Methods of measuring the total concentration of amino acids and peptides are as shown in the embodiment one and the embodiment two, while a method of measuring nitrogen content is described briefly below.

Mount a homogeneous test sample into a tin foil capsule and add silicon dioxide (SiO₂) as an adsorbent. The capsule is sealed into a cylinder or a cube. Then, use an elemental analyzer (Flash 2000, Thermo Fisher Scientific) to measure nitrogen and carbon contents in the test sample. Moreover, protein content in the test sample can be estimated by multiplying the nitrogen content by a factor of 6.25 since the average nitrogen content of proteins is found to be about 16 percent.

In this embodiment, a composition analysis of the clear fermentation broth is performed by SGS Certification Taiwan. The total concentration of peptides, amino acids, nitrogen content, and protein in the clear fermentation broth are respectively 28164 ppm, 73080 ppm, 1.7% and 10.56%. In the concentrated fermentation broth, the total concentration of peptides, amino acids, nitrogen content, and protein content are respectively 120510 ppm, 365015 ppm, 6.9%, and 43.125%. Refer to FIG. 3, photos of the primary product of fermentation (with debris), the debris-free fermentation broth, and the concentrated fermentation broth are provided.

Based on the above test results, it is learned that the strain CHB200 of the Bacillus velezensis, capable of decomposing fish scales, exhibits significant fish scale decomposing ability.
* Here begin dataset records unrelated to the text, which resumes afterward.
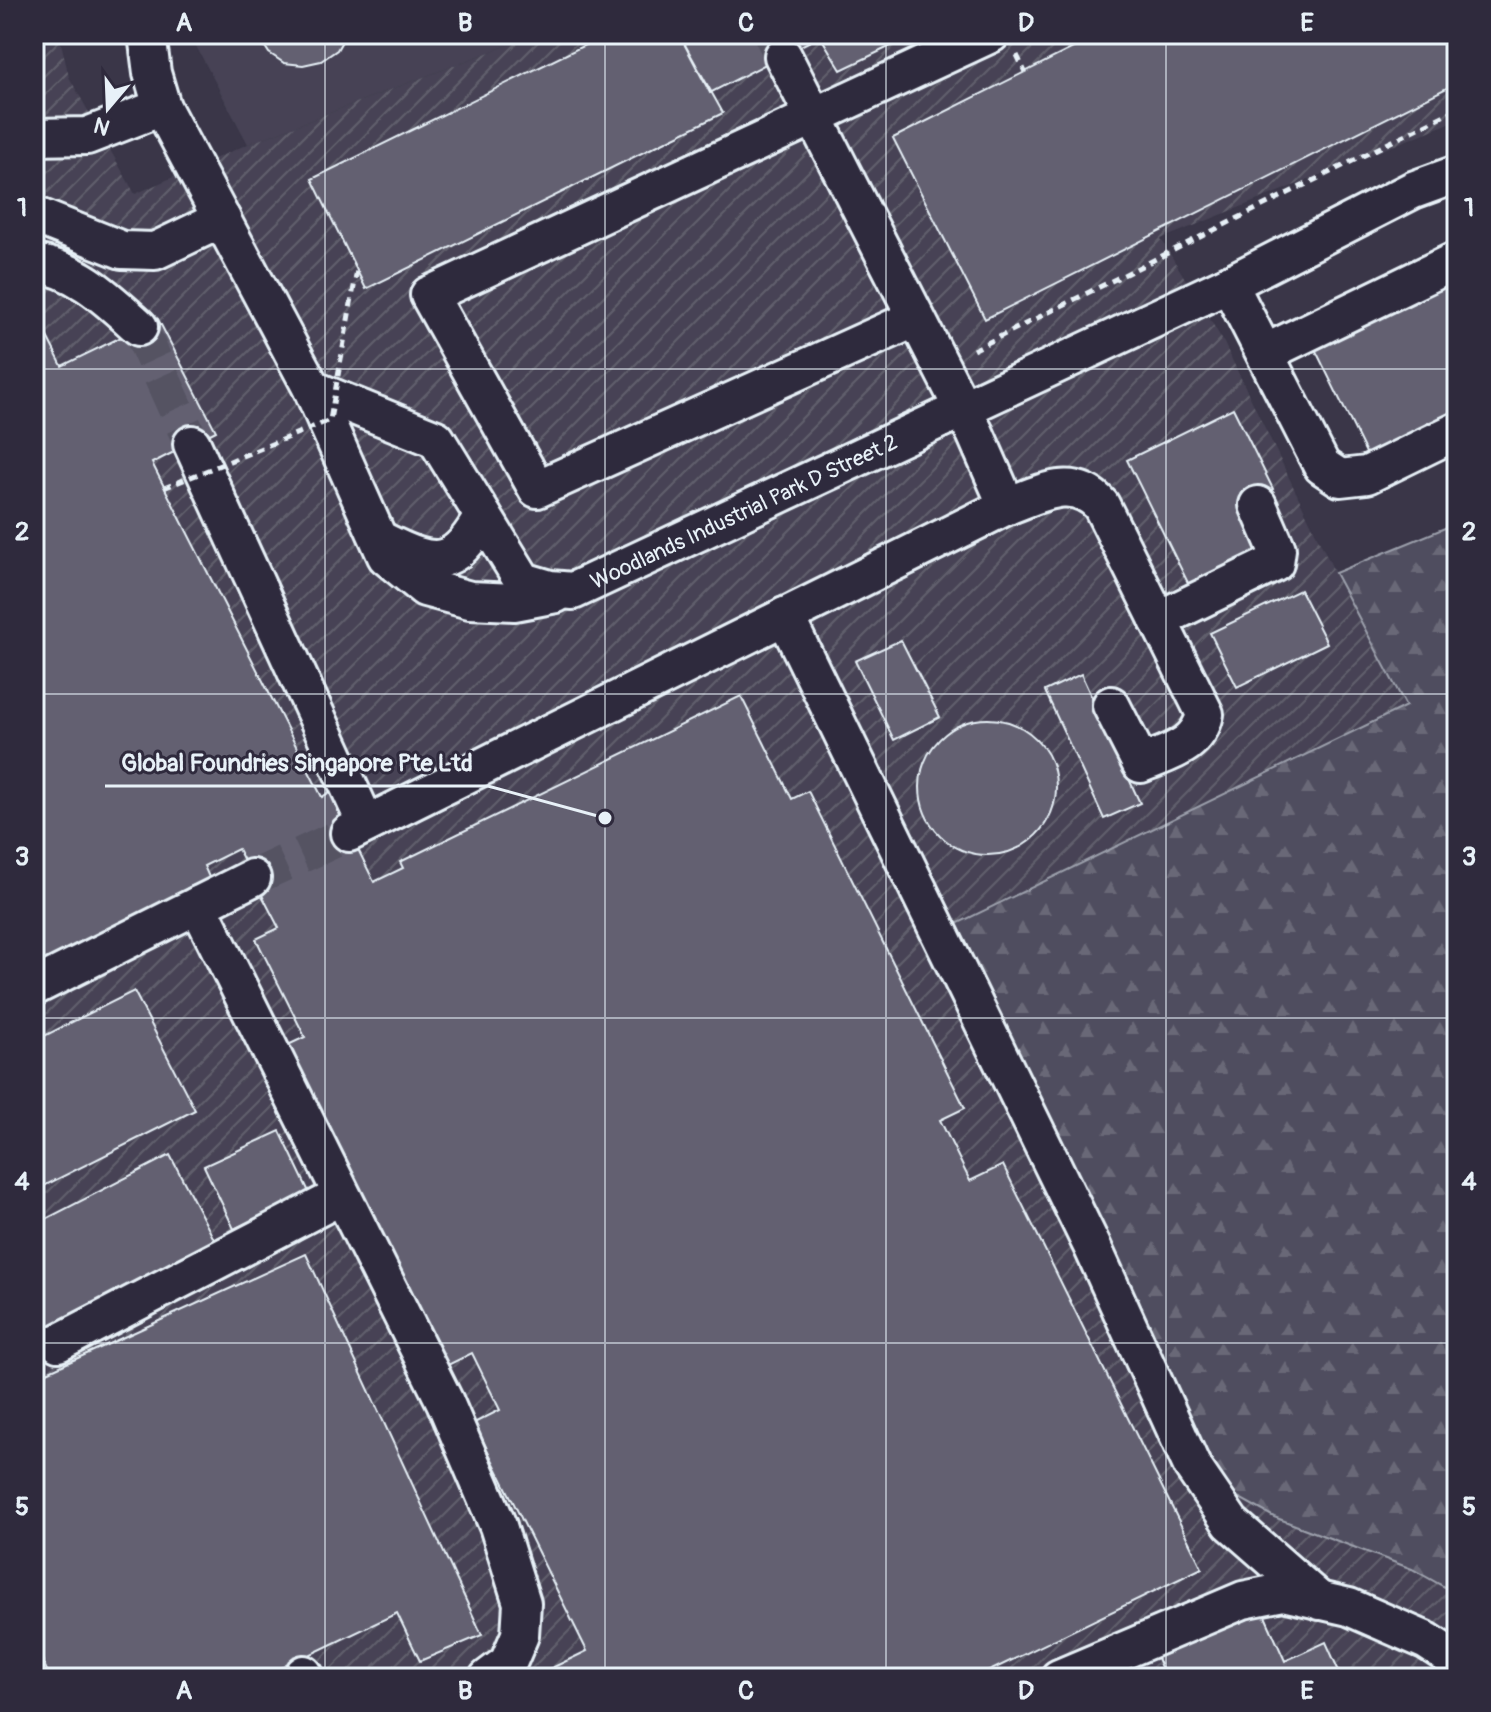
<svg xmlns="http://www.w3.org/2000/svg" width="1491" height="1712" font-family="Pangolin,sans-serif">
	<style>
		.built { fill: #464354 }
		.industrial { fill: url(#industrial-furrows) }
		.forest { fill: url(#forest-firs); stroke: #9ca0ac; stroke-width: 2 }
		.building { fill: #636171; stroke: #e8f1f8; stroke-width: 2 }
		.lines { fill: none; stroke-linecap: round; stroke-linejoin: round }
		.minor-tunnel { stroke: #545262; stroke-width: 36; stroke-dasharray: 36 18; stroke-linecap: butt }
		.minor-casing { stroke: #e8f1f8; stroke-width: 42 }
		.path { stroke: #e8f1f8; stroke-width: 5; stroke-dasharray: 8 6; stroke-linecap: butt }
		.minor { stroke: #2f2a3d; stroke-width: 36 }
		.path-bridge { stroke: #e8f1f8; stroke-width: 5; stroke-dasharray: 8 6; stroke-linecap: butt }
		.grid { fill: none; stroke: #e8f1f8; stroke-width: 2; stroke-opacity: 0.55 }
		.labels { text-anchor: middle; stroke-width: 6; stroke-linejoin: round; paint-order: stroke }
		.street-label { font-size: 22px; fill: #e8f1f8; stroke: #2f2a3d }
		.leader { fill: none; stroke: #e8f1f8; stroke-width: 3 }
		.callout-dot { fill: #e8f1f8; stroke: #2f2a3d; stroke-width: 3 }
		.callout-label { font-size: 24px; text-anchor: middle; font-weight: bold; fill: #e8f1f8; stroke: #2f2a3d; stroke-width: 6; stroke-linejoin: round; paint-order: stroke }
		.neatline { fill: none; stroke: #e8f1f8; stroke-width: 3 }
		.grid-label { font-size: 26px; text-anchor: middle; font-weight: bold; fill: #e8f1f8 }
	</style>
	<defs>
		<pattern id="industrial-furrows" width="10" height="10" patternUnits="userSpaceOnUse" patternTransform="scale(2)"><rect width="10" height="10" fill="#464354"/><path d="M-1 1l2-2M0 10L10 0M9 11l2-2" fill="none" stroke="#615f6d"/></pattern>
		<pattern id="forest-firs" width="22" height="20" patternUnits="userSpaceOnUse" patternTransform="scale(2)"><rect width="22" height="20" fill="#504e5f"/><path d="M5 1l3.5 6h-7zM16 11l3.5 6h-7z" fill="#696877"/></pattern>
	</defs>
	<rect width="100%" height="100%" fill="#3a3648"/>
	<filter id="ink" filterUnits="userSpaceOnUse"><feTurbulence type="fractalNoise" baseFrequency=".0125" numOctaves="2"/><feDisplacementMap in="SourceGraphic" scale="16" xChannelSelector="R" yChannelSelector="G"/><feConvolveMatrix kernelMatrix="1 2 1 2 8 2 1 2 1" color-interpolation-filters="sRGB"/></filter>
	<g filter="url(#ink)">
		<path class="built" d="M195,34H537L248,144L195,44Z"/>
		<path class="industrial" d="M34,34H59L69,77L135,194L248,144L537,34H1457V120L1161,239L1223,341L1335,573L1406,706L944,930L1193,1444L1234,1495L1274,1517L1412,1569L1457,1594V1678H34Z"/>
		<path class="forest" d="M1457,523V1594L1412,1569L1274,1517L1234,1495L1193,1444L944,930L1406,706L1335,573Z"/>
		<path class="building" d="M257,34H346L337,50L321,61L303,65L284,63L269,53Z
			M607,34H679L723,113L366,289L312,179Z
			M679,34H819L820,36L710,93Z
			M819,34H916L841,70Z
			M1101,34H1457V83L985,319L893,138Z
			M1457,277V412L1367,455L1314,347Z
			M34,311L62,366L158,319L216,431L152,463L322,797L330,792L374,882L403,868L400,862L741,696L792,799L808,791L965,1108L940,1120L970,1181L1003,1165L1202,1568L975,1678H531L587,1651L474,1423L500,1410L472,1353L446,1366L288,1045L305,1037L256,939L279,928L238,849L204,866L212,884L34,974Z
			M1233,408L1273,489L1243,503L1267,551L1191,589L1127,460Z
			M1300,590L1327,643L1237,687L1210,633Z
			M901,640L940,717L894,740L855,661Z
			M1081,674L1140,803L1104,819L1045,691Z
			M920 787a68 68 0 1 1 136 0a68 68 0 1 1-136 0Z
			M134,991L195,1110L34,1191V1041Z
			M280,1131L310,1194L234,1229L204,1166Z
			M170,1155L216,1243L34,1336V1225Z
			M306,1254L482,1635L420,1661L397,1613L261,1678H50L34,1641V1378Z
			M1261,1607L1285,1661L1326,1642L1342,1678H1166L1155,1654Z"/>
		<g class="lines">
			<path class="minor-tunnel" d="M771,34L783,56
				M139,327L192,444
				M252,878L349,833"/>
			<defs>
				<g id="minor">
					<path d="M147,34L152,73L162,107L312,389L386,556L425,588L470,600L514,602L556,594"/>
					<path d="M783,56L975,433L1007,506"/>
					<path d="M34,137L87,136L162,107"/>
					<path d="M34,215L122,250L155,251L222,219"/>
					<path d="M34,263C78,269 108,299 139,327"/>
					<path d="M1229,284L1322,466L1340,478L1367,475L1457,431"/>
					<path d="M916,318L537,489L429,295L991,34"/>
					<path d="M1265,353L1457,260"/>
					<path id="s1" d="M312,389L436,439L523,581L550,589L573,591L1229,284L1413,190L1457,174"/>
					<path d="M192,444L366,824"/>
					<path d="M385,542C435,567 454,569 483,516"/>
					<path d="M785,616L1092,1246L1192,1466L1231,1523L1320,1601"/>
					<path d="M1158,620L1275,563L1277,549L1258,505"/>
					<path d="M349,833L1007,506C1040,494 1073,474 1101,505L1205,714C1198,747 1169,752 1141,764L1111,705"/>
					<path d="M198,905L445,1402L498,1526L522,1603L520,1635L508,1663L488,1678"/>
					<path d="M34,987L252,878"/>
					<path d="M58,1343L341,1196"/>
					<path d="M304,1674L306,1678"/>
					<path d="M1059,1678L1243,1600L1283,1592L1349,1607L1427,1641L1457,1661"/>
				</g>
			</defs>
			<use href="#minor" class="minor-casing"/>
			<path class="path" d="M1017,55L1025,72
				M973,350L1457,109"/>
			<use href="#minor" class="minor"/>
			<path class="path-bridge" d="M164,488L330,420L357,270"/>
		</g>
	</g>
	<path class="grid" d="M325,34V1678M605,34V1678M886,34V1678M1166,34V1678M34,369H1457M34,694H1457M34,1018H1457M34,1343H1457"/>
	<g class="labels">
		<g class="street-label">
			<text dy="8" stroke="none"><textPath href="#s1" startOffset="540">Woodlands Industrial Park D Street 2</textPath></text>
		</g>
	</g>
	<path class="leader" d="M605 818L488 786H105"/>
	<circle class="callout-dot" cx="605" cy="818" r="8"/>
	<g class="callout-label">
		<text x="297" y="771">Global Foundries Singapore Pte Ltd</text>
	</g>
	<rect width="1491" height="1712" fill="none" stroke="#2f2a3d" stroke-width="88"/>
	<g transform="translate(108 108) rotate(199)" stroke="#2f2a3d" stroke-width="6" paint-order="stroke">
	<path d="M0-6L14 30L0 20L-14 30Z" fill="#e8f1f8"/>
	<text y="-12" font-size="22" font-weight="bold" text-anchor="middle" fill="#e8f1f8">N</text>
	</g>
	<rect x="44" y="44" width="1403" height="1624" class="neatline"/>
	<g class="grid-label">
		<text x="184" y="31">A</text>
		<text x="465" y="31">B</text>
		<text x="746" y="31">C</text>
		<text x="1026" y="31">D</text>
		<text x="1307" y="31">E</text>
		<text x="22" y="216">1</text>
		<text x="1469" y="216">1</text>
		<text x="22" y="540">2</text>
		<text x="1469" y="540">2</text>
		<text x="22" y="865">3</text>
		<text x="1469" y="865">3</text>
		<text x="22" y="1190">4</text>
		<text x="1469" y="1190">4</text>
		<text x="22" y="1515">5</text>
		<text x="1469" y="1515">5</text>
		<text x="184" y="1699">A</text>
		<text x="465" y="1699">B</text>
		<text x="746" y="1699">C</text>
		<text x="1026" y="1699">D</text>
		<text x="1307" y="1699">E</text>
	</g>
</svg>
Its efficacy in large-scale fermentation is notable due to the effective decomposition of fish scales within a short period. Thus, the strain CHB200 has potential for industrial applications. Moreover, the fermentation broth obtained from decomposition of fish scales by the strain CHB200 is rich in amino acids and peptides, and thus able to be applied to various industries such as preparation of agricultural fertilizer, raw materials for skincare products, raw materials for health supplements, even medical materials, etc. Therefore, the strain CHB200 carries substantial value for utilization.
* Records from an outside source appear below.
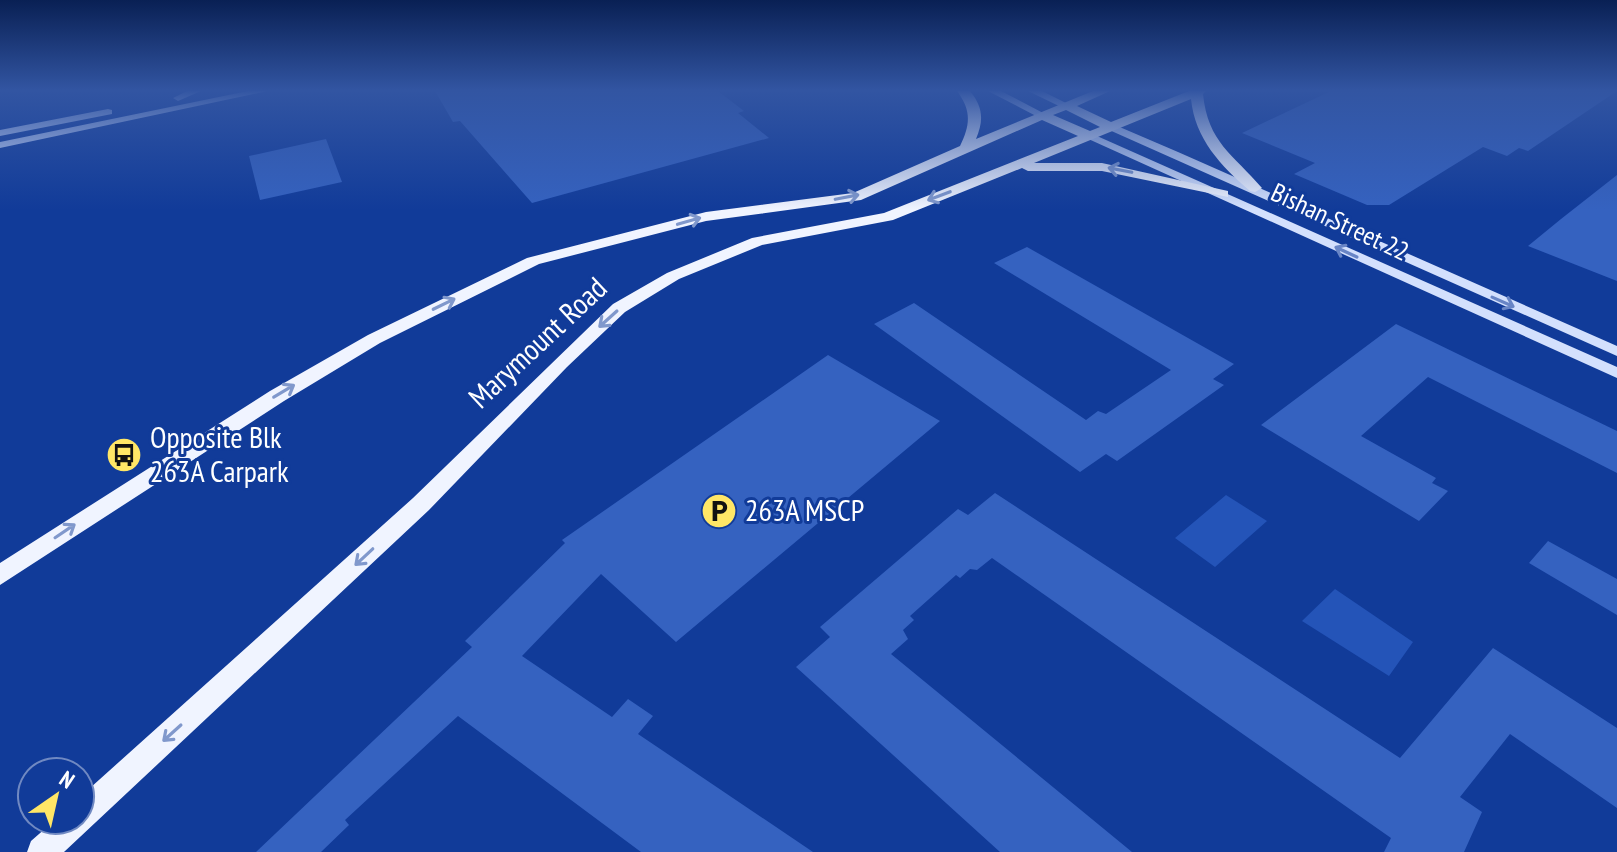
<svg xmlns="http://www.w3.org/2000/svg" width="1617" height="852" font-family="'PT Sans Narrow',sans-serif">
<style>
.green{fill:#2454b8}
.building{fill:#3562c0}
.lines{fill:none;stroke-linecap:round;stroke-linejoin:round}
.secondary{fill:#d3e0fd;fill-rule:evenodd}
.primary{fill:#f0f4ff;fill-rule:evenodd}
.oneway{stroke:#8098cc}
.oneway2{stroke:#6885c6}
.labels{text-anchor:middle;stroke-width:6;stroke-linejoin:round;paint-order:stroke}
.far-street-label{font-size:26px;fill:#fff;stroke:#113b99}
.street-label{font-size:30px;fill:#fff;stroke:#113b99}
.poi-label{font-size:30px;fill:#fff;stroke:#113b99;text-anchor:start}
</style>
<rect width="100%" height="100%" fill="#113b99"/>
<path class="green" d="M1226,495L1267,521L1215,567L1175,538Z
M1335,589L1413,642L1389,676L1302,621Z"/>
<path class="building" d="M435,91H718L744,111L738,113L769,138L532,203L460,121L453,122Z
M1331,91H1617L1528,151L1519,148L1507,156L1483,147L1389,205H1367L1294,174L1315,163L1242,133Z
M326,139L342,182L260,200L249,156Z
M1617,175V281L1528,246L1561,219Z
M1027,247L1234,364L1213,379L1224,385L1117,461L1106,454L1080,472L874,324L914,303L1086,420L1098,411L1106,414L1171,370L994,263Z
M1396,324L1617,431V473L1428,377L1361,436L1436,478L1432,483L1448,491L1419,521L1261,425Z
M828,355L940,421L676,642L601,574L522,656L612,717L628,699L653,716L638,734L813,852H641L458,716L345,820L349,825L321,852H256L472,647L465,641L565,543L562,540Z
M995,493L1400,758L1493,648L1617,728V808L1510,734L1460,797L1482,812L1464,852H1384L1391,838L992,558L977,570L970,569L960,578L956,575L910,616L914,620L903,630L908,639L891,654L1132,852H1000L796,667L830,637L820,627L958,509L968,515Z
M1548,541L1617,579V615L1529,563Z"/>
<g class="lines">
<path class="secondary" d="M187,91H201L178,101L173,98Z
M248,91H268L0,148V142Z
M988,91H1001L1047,115L1038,117Z
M1028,91H1042L1070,105L1061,107Z
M108,109L112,110V114L0,136V130Z
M1107,125H1115L1178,152L1617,346V356L1107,129Z
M1088,132L1617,367V378L1084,137L1083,135Z"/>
<path class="primary" d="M957,91H970C983,107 984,120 976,139L1093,91H1110L1077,106L1111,122L1189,91H1206L1203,94C1208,143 1233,154 1262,188L1255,192L1250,191C1221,166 1195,139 1191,99L1034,163H1102L1228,191V197L1102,171H1028L1022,168L893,220L762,245L679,279L625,312L567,367L429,510L64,852H27L31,841L55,820H80V797L413,498L613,304L667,273L752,238L884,213L1078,136L1042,120L861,200L706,221L539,264L380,343L284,401L0,585V563L270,391L368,335L527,258L706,212L853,193L960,146C970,125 972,111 957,91ZM1066,110L1100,127L1090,131L1053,115Z"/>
</g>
<defs><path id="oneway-shaft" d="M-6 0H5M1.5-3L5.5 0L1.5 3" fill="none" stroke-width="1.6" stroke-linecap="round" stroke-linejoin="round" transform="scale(2)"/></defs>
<g class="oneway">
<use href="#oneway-shaft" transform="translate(1120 170) rotate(-169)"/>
<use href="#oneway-shaft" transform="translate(939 196) rotate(159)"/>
<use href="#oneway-shaft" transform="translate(847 197) rotate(-11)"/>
<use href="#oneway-shaft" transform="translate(689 221) rotate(-16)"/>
<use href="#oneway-shaft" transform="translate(444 304) rotate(-26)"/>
<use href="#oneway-shaft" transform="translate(608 319) rotate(138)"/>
<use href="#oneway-shaft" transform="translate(284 391) rotate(-31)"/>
<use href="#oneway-shaft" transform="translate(65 531) rotate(-34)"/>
<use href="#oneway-shaft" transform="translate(364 557) rotate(137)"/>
<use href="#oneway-shaft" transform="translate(172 733) rotate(138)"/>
</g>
<g class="oneway2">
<use href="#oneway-shaft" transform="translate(1346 252) rotate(-155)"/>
<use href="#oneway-shaft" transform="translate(1503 302) rotate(24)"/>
</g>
<linearGradient id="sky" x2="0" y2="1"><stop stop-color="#092054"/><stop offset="0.43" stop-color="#3255a2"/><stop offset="1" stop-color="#3255a2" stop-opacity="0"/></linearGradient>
<rect width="1617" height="210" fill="url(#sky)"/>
<defs>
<symbol id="bus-disc" viewBox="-11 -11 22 22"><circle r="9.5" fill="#ffe666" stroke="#113b99"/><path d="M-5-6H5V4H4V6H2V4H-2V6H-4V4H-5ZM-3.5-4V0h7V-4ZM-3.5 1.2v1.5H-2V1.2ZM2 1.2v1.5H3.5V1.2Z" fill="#111"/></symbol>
<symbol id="parking-disc" viewBox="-11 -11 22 22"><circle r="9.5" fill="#ffe666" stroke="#113b99"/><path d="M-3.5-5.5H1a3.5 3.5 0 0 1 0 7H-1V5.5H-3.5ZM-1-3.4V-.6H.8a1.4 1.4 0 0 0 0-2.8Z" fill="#111"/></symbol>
</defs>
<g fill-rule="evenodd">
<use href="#bus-disc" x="104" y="435" width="40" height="40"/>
<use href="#parking-disc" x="699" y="491" width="40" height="40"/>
</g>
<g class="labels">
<g class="far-street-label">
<text transform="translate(1340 222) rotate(25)" y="9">Bishan Street 22</text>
</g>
<g class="street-label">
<text transform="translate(538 343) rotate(-43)" y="10">Marymount Road</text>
</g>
<g class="poi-label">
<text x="150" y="448">Opposite Blk<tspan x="150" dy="34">263A Carpark</tspan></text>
<text x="745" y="521">263A MSCP</text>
</g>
</g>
<g transform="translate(56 796) rotate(34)"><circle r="38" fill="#113b99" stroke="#7089c2" stroke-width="2"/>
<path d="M0-6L14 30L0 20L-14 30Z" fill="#ffe666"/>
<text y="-12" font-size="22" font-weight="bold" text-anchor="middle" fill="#ffffff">N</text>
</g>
</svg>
Additional advantages and modifications will readily occur to those skilled in the art. Therefore, the invention, in its broader aspects, is not limited to the specific details and representative devices shown and described herein. Accordingly, various modifications may be made without departing from the spirit or scope of the general inventive concept as defined by the appended claims and their equivalent.